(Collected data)
-- Opening Marker --

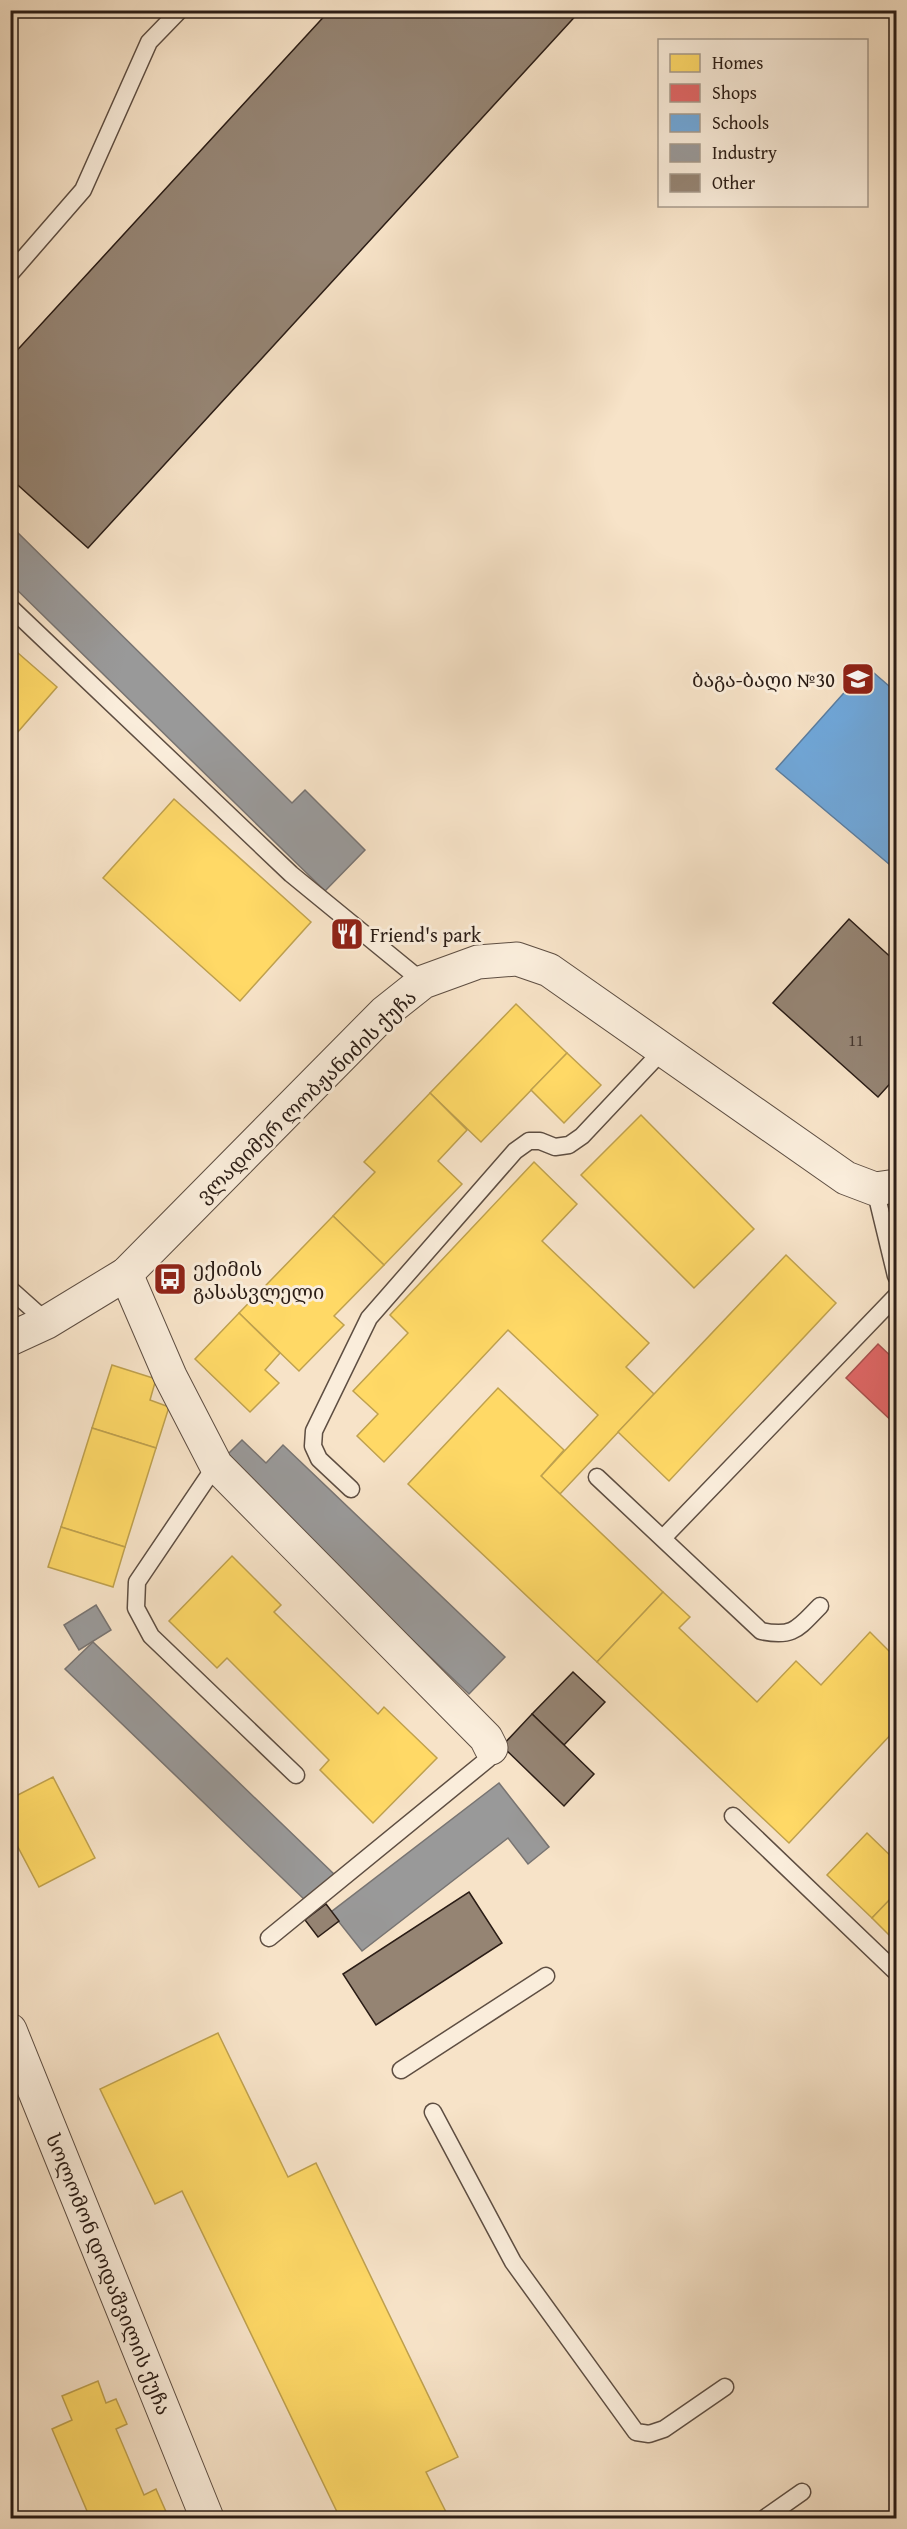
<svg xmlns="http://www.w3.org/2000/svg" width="907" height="2529" viewBox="0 0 907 2529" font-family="'Gentium Book Plus','Noto Serif Georgian',serif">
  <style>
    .homes { fill: #ffd966; stroke: #bfa14e; stroke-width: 1.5 }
    .shops { fill: #e06666; stroke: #aa504e; stroke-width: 1.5 }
    .schools { fill: #6fa8dc; stroke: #5b7ea1; stroke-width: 1.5 }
    .industry { fill: #999; stroke: #787472; stroke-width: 1.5 }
    .building { fill: #958473; stroke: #2b1d16; stroke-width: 1.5 }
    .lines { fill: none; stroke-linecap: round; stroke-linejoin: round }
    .service-casing { stroke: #5e4e42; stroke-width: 19 }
    .minor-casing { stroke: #5e4e42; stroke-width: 35 }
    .service { stroke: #faeddb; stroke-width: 16 }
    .minor { stroke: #faeddb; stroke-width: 33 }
    .labels { text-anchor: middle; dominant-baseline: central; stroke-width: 6; stroke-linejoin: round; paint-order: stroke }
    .number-label { font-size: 16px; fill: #46372d }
    .poi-label { font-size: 20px; fill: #2b1d16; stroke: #faeddb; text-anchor: start }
    .street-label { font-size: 20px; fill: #2b1d16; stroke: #faeddb }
  </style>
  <rect width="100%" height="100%" fill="#f7e3c8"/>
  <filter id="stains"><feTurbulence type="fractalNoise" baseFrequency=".00333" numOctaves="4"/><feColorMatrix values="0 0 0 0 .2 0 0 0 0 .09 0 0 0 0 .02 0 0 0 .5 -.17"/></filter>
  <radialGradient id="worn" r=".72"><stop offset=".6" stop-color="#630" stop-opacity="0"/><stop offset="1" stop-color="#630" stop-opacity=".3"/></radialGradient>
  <g class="homes">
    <path d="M10,646L57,687L10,741Z"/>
    <path d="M174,799L311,922L240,1001L103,878Z"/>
    <path d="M516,1004L567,1053L481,1142L430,1093Z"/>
    <path d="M567,1053L601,1085L564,1123L531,1090Z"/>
    <path d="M430,1093L467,1130L438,1161L462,1184L384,1265L333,1216L375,1172L364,1162Z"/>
    <path d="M641,1115L754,1229L694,1288L581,1175Z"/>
    <path d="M534,1162L577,1204L542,1241L649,1343L626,1367L654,1394L560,1494L541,1476L598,1415L508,1330L384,1462L357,1436L378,1414L353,1391L408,1333L390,1315Z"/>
    <path d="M333,1216L384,1265L334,1316L344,1325L299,1371L239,1313Z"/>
    <path d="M786,1255L836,1303L669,1481L618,1432Z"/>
    <path d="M239,1313L280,1353L265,1370L279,1383L250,1412L195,1359Z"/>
    <path d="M112,1365L156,1379L150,1400L169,1407L156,1448L92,1428Z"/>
    <path d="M498,1388L564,1450L541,1476L663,1592L597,1662L408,1484Z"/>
    <path d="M92,1428L156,1448L125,1547L61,1527Z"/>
    <path d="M61,1527L125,1547L113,1587L48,1567Z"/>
    <path d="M232,1556L281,1605L274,1612L378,1714L384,1707L437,1758L373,1823L320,1770L329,1760L227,1658L217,1668L169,1621Z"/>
    <path d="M663,1592L690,1617L679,1628L757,1702L796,1661L821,1685L870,1632L896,1658V1729L789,1843L597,1662Z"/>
    <path d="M53,1777L95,1858L39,1887L10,1832V1799Z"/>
    <path d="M867,1833L896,1861V1893L872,1918L827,1875Z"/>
    <path d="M896,1893V1942L872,1918Z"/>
    <path d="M218,2033L288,2177L316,2163L458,2457L426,2472L449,2518H340L182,2191L155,2204L100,2089Z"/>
    <path d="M98,2381L106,2403L116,2399L127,2424L116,2429L144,2495L156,2489L167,2514L159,2518H90L52,2429L72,2420L62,2396Z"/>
  </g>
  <path class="shops" d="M878,1344L896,1361V1425L846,1378Z"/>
  <path class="schools" d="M867,667L896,692V870L776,769Z"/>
  <g class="industry">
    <path d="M10,525L292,803L305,790L365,850L325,891L10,583Z"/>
    <path d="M242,1440L266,1463L283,1445L505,1657L469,1694L223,1459Z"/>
    <path d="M96,1605L111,1630L79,1650L64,1625Z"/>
    <path d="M93,1642L335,1875L308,1903L65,1669Z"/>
    <path d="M499,1783L549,1847L528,1864L508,1838L362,1951L331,1912Z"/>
  </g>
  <g class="building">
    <path d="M330,10H581L88,548L10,478V358Z"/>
    <path d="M849,919L896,962V1077L878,1097L773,1003Z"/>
    <path d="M573,1672L605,1702L564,1745L532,1714Z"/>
    <path d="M532,1714L594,1774L564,1806L502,1746Z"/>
    <path d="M469,1892L502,1943L376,2025L343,1974Z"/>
    <path d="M326,1904L339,1921L318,1937L305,1920Z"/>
  </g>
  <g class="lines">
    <defs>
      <g id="service">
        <path d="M10,274L83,190L149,42L180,10"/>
        <path d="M10,607L291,874L423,982"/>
        <path d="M875,1189L896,1276"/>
        <path d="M10,1289L47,1322"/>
        <path d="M216,1465L137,1582L136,1608L151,1636L296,1775"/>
        <path d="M597,1477L761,1631C794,1638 798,1628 820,1606"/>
        <path d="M351,1489L319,1459L313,1446L314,1431L369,1318L515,1151L529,1141H540L555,1147L569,1145L582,1136L663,1050"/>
        <path d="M663,1538L896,1296"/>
        <path d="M733,1816L896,1972"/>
        <path d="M269,1938L488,1759L491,1748"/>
        <path d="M401,2070L546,1976"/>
        <path d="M433,2112L513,2262L636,2432L649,2434L664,2429L725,2387"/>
        <path d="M765,2518L802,2492"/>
      </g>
      <g id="minor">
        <path d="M126,1274L170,1376L216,1465L486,1738L491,1748"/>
        <path d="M10,1339L47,1322L126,1274L384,1013L423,982L478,962L517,959L549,970L846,1178L875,1189L896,1186"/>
        <path d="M10,2030L207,2518"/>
      </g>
    </defs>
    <use href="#service" class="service-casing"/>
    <use href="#minor" class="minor-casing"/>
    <use href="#service" class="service"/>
    <use href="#minor" class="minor"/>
  </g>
  <defs>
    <symbol id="school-square" viewBox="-11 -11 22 22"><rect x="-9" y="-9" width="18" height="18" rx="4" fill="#8f2418" stroke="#faeddb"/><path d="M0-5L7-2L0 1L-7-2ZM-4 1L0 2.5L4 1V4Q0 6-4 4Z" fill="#fff"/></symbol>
    <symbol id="restaurant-square" viewBox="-11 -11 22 22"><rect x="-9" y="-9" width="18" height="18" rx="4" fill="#8f2418" stroke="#faeddb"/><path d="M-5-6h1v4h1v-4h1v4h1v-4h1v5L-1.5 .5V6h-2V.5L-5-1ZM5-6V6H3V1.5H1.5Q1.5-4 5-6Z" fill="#fff"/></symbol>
    <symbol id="bus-square" viewBox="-11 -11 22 22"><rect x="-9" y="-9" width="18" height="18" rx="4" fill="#8f2418" stroke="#faeddb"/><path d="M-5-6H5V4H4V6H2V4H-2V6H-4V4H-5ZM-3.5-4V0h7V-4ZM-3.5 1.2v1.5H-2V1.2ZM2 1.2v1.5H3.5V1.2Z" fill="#fff"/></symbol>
  </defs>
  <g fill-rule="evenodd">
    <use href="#school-square" x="839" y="660" width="38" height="38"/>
    <use href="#restaurant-square" x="328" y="915" width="38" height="38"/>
    <use href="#bus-square" x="151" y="1260" width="38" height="38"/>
  </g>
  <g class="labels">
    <g class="number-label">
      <text x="856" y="1040">11</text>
    </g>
    <g class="poi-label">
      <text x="835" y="679" text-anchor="end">ბაგა-ბაღი №30</text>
      <text x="370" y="934">Friend's park</text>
      <text x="193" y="1268">ექიმის<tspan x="193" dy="23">გასასვლელი</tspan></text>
    </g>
    <g class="street-label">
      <text transform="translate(306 1096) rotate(-44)">ვლადიმერ ლობჟანიძის ქუჩა</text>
      <text transform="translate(109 2274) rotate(68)">სოლომონ დოდაშვილის ქუჩა</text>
    </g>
  </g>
  <rect width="907" height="2529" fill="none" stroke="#f7e3c8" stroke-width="36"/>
  <rect x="12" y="12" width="883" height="2505" fill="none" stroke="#2b1d16" stroke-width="3"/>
  <rect x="18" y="18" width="871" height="2493" fill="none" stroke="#2b1d16" stroke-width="1.5"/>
  <rect x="658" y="39" width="210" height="168" fill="#faeddb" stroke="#a79a8c" stroke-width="1.5"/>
  <rect x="670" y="54" width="30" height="18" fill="#ffd966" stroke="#a79a8c" stroke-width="1.5"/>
  <text x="712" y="69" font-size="18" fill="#2b1d16">Homes</text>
  <rect x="670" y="84" width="30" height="18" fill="#e06666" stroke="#a79a8c" stroke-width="1.5"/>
  <text x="712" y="99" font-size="18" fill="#2b1d16">Shops</text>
  <rect x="670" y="114" width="30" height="18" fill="#6fa8dc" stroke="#a79a8c" stroke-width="1.5"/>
  <text x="712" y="129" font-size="18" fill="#2b1d16">Schools</text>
  <rect x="670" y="144" width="30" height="18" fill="#999999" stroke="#a79a8c" stroke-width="1.5"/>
  <text x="712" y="159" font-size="18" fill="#2b1d16">Industry</text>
  <rect x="670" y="174" width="30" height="18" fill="#958473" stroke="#a79a8c" stroke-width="1.5"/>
  <text x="712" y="189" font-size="18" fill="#2b1d16">Other</text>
  <rect width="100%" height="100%" filter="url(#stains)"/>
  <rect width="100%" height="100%" fill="url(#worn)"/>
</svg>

-- Closing Marker --

## Required work
The answer must be every line of the entries that includes the word "lines".

## Answer section
    .lines { fill: none; stroke-linecap: round; stroke-linejoin: round }
  <g class="lines">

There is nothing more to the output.